Splendida l’ambientazione nella bellissima chiesa di S. Maria Maggiore, anche se l’illuminazione fredda ha decisamente impedito di apprezzare a pieno l’unione fra queste composizioni così evocative e i paramenti sacri. Dopo un discorso di presentazione di Daniele Curti, il cortese "padrone di casa", le cantanti sono entrate nella navata dalla sagrestia abbigliate in semplici tuniche nere ravvivate da una fascia monocromatica. Indispensabile la presenza di alcuni strumenti d’epoca per fornire l’accompagnamento previsto dagli spartiti: due cornetti, due tromboni, un violone e un organo. Fra i tromboni si è subito avvertita una presenza maschile non prevista e Candace Smith ha spiegato come una delle componenti dell’Ensemble fosse rimasta bloccata negli Stati Uniti a causa dei gravi fatti di New York; così anche la più triste attualità si è insinuata in questo apuntamento culturale. L’altro uomo presente era stato invece annunciato come un ospite d’eccezione. Si trattava di Bruce Dickey, fondatore del Concerto Palatino, un cornettista di fama mondiale.

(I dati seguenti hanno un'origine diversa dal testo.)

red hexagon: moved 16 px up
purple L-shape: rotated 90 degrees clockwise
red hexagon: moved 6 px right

I primi tre brani presentati, mottetti spirituali di Sulpitia Cesis, hanno subito evidenziato le caratteristiche principali dell’autrice: un gusto per la sovrapposizione delle voci, che non richiede una estrema abilità da parte delle cantanti, e rifugge da effetti sonori troppo drammatici: sicuramente il risultato sia del genere di coriste disponibili nel convento, che dell’impostazione ideologica all’origine di questo tipo di composizione.

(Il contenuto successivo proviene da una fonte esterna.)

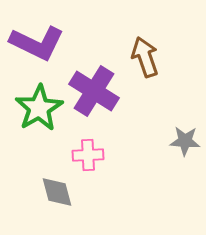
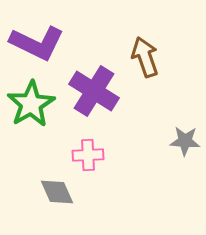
green star: moved 8 px left, 4 px up
gray diamond: rotated 9 degrees counterclockwise
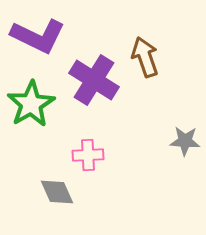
purple L-shape: moved 1 px right, 7 px up
purple cross: moved 11 px up
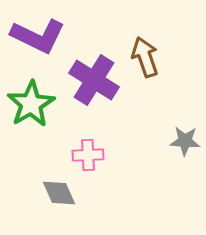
gray diamond: moved 2 px right, 1 px down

Quando ad entrare nella melodia erano gli strumenti, purtroppo, parte delle sfumature di questo gioco ad incastro fra le cantanti venivano soffocate. Infatti risultavano molto più gradevoli tutti quei brani in cui ad un iniziale introduzione solo vocale faceva seguito l’accompagnamento di un singolo strumento.

Tutti i diciotto componimenti eseguiti avevano argomento religioso e rimandavano esplicitamente al periodo storico in cui sono stati scritti, tanto da rendere difficile, a volte, una distinzione fra le autrici.

Due titoli per tutti: Angelus ad Pastores e Exurgat Deus, entrambi di Raphaella Aleotti, hanno meritato un maggiore entusiasmo da parte del compostissimo pubblico; il primo per l’equilibrio della composizione e il secondo per il sapiente uso dello strumento d’accompagnamento: l’organo.